# EXTRAIT DU DOCUMENT:
Retour sur le 12e showcase du théâtre croate

Organisé par la section croate de l’ITI (International Theatre Institute), le showcase est l’occasion de découvrir une sélection de spectacles qui ont marqué la saison passée. Le premier soir, à Zagreb, c’est à « Hinkemann » d’Igor Vuk Torbica qu’on assiste, fable d’Ernst Toller qui traduit les obsessions, toujours actuelles, d’une époque. Cette espèce de Woyzeck mutilé, décalé par rapport à ses contemporains (on se souvient du personnage interprété par Nordey il y a deux ans à La Colline), est comme une épine dans les interstices de nos rapports sociaux. Cette violence est intelligemment représentée sur scène par Torbica, malgré quelques longueurs manifestes. Elle résonne d’autant plus fort dans un pays marqué par un certain mal-être après le double éclatement postcommuniste et post-yougoslave.

Le lendemain, départ pour Rijeka, la première ville portuaire du pays, située à moins de soixante kilomètres de Trieste et la frontière italienne. Au programme, un focus consacré à Oliver Frljic, avec notamment sa trilogie sur le fascisme croate (« Bacchae », « Aleksandra Zec » et « Croatian Theatre »), dont la première partie avait été montée en 2008 dans une version quelque peu différente. Elle avait à l’époque propulsé la carrière du metteur en scène en générant une polémique toujours pas éteinte aujourd’hui, si l’on en juge les réactions face à sa nouvelle création « Our Violence and Your Violence » (voir notre critique de ce spectacle que nous avions découvert lors de sa violente controverse au MESS de Sarajevo à l’automne 2016). Frljic est-il le bad boy du théâtre croate ? A 41 ans, sa réputation sulfureuse, les menaces de mort qu’il reçoit régulièrement témoignent simplement du fait qu’il a réussi à mettre le doigt sur les plaies encore béantes de l’ex-Yougoslavie : culpabilité des gouvernements dans les massacres, persistance de haines interethniques, guerre non digérée et surtout identités nationales douloureuses… Frljic ne s’embarrasse pas de demi-mesures théâtrales. Il va droit dans le trash, les déambulations noisy, la destruction symbolique des icônes religieuses ou politiques. Il n’est pas toujours facile, cependant, de comprendre l’intégralité des enjeux et des références ultra-précises à certaines personnalités politiques ou artistiques avec lesquelles un public non-croate est peu familier.  Aussi provoc soit-il, le travail de Frljic joue un rôle important dans l’expression d’une opposition aux crispations identitaires et  au conservatisme moral qui continue d’être prégnant en ex-Yougoslavie, pour preuve un appel au boycott par l’Église orthodoxe, soutenue par le ministère de la Culture…

Nettement plus consensuel, « Le Tour du monde en 80 jours » de Matjaz Pograjc est un spectacle pour enfants adapté fidèlement du roman de Jules Verne. Utilisant un dispositif ingénieux de carrousel tournant au gré des pérégrinations de Phileas Fogg, le metteur en scène et ses comédiens impeccables ont déployé une énergie et un sens de l’humour efficaces auprès d’un public particulièrement réceptif. La dernière journée, de retour à Zagreb, est consacrée à deux performances extrêmement disparates au Theatre &TD : « Ms Fox Invited Ms Cat for Tea », de la compagnie Kik Melone, est l’occasion d’une discussion sur l’état de la danse contemporaine en Croatie, entièrement indépendante et faiblement soutenue par les institutions avec peu ou pas de possibilité d’avoir un partenaire de production stable. Dans « Magic Evening »,  Anica Tomić parle de ces Croates « qui croient tout savoir sur tout », ces classes moyennes boboïsées pour qui une seule faille dans leur réalité peut faire écrouler tout l’édifice. Le théâtre de Tomić est une tentative de prise de conscience, même si la metteuse en scène précise : « Notre société n’est pas encore complètement prête pour la catharsis ».

# EXERCICE:
Extrayez mot pour mot, dans le compte rendu sur le showcase du théâtre croate, le passage qui va de « Retour sur le » jusqu'à « postcommuniste et post-yougoslave. ».

# DONNÉES FOURNIES:
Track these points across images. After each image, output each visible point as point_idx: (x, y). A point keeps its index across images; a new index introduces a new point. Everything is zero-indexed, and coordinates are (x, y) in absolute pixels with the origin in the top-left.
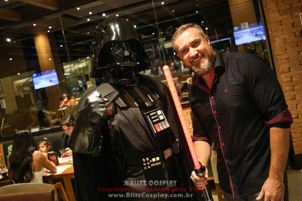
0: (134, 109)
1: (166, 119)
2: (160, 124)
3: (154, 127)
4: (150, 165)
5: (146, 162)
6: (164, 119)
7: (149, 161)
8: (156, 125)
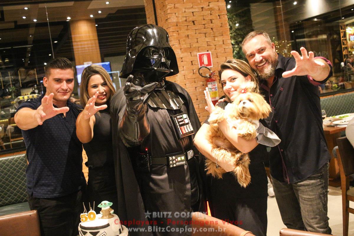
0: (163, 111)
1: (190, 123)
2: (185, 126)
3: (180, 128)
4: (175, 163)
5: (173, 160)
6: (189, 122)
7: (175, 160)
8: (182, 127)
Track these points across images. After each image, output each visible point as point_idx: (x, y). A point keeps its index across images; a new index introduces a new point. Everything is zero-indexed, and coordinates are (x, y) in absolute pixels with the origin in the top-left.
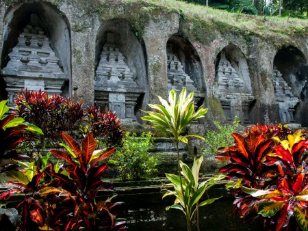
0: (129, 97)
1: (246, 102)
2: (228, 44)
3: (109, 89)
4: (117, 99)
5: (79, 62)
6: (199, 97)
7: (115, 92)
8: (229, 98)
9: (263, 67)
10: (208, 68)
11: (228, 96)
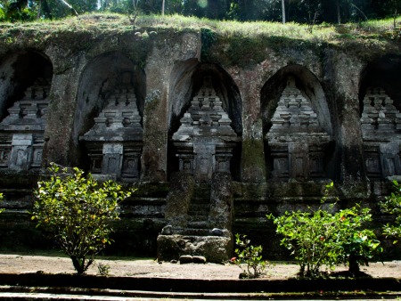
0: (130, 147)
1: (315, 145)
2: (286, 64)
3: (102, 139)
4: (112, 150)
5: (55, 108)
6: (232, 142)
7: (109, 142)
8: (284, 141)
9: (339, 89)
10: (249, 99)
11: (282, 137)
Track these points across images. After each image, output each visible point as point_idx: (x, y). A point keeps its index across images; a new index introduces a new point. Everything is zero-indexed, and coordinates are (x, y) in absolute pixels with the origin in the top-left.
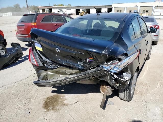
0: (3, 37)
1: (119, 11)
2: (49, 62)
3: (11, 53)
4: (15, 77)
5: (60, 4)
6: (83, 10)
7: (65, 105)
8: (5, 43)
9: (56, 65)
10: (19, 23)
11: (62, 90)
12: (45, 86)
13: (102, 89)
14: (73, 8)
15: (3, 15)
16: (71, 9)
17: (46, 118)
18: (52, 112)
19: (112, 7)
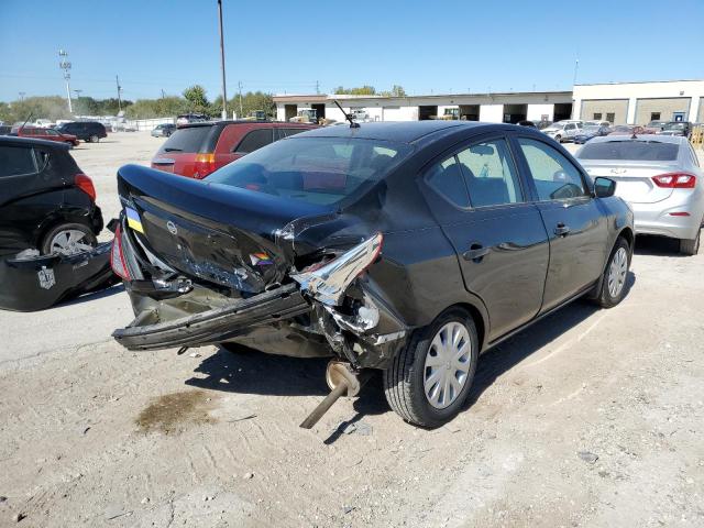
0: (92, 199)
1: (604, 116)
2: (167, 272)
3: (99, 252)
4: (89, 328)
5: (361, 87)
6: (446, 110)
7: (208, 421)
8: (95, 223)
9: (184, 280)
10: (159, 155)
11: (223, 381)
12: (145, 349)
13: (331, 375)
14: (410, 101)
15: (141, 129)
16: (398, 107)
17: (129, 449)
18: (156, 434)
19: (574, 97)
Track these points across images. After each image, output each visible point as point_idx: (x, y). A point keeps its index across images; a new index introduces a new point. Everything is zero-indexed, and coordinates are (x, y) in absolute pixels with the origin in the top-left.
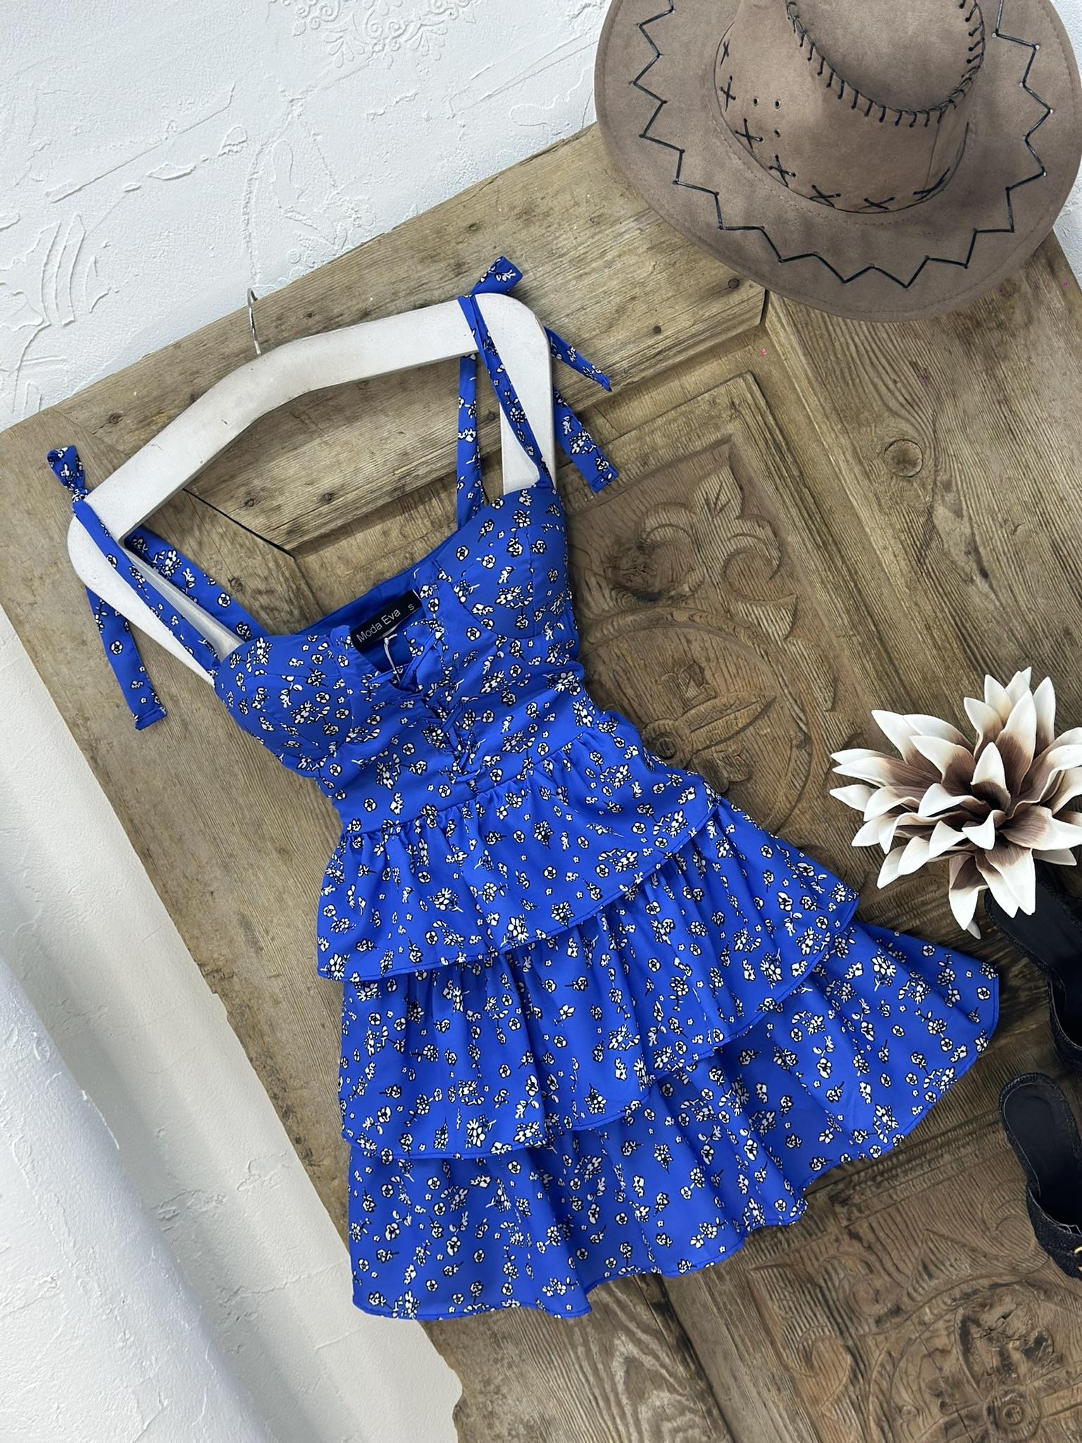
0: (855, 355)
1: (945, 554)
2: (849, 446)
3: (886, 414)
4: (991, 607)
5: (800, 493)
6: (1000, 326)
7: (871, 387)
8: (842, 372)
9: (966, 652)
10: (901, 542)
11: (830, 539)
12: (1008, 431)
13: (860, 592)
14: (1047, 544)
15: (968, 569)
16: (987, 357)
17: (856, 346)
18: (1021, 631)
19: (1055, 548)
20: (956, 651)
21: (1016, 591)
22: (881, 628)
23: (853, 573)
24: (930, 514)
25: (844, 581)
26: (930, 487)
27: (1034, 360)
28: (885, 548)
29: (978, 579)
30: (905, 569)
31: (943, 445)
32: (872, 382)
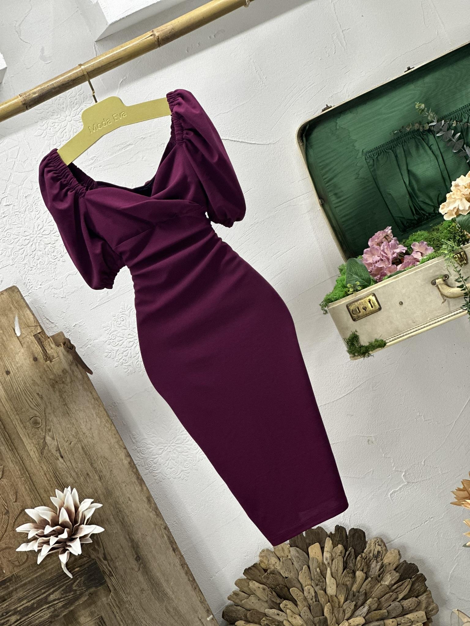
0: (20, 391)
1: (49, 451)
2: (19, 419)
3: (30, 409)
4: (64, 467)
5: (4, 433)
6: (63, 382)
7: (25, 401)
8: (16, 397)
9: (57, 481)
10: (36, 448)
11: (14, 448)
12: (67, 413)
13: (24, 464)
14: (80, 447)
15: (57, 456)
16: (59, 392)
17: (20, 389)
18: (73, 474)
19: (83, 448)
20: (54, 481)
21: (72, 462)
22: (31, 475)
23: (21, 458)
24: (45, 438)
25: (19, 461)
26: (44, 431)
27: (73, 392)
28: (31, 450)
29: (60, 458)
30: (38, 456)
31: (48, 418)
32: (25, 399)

# VOTRE RÉPONSE:
Retour sur le 12e showcase du théâtre croate

Organisé par la section croate de l’ITI (International Theatre Institute), le showcase est l’occasion de découvrir une sélection de spectacles qui ont marqué la saison passée. Le premier soir, à Zagreb, c’est à « Hinkemann » d’Igor Vuk Torbica qu’on assiste, fable d’Ernst Toller qui traduit les obsessions, toujours actuelles, d’une époque. Cette espèce de Woyzeck mutilé, décalé par rapport à ses contemporains (on se souvient du personnage interprété par Nordey il y a deux ans à La Colline), est comme une épine dans les interstices de nos rapports sociaux. Cette violence est intelligemment représentée sur scène par Torbica, malgré quelques longueurs manifestes. Elle résonne d’autant plus fort dans un pays marqué par un certain mal-être après le double éclatement postcommuniste et post-yougoslave.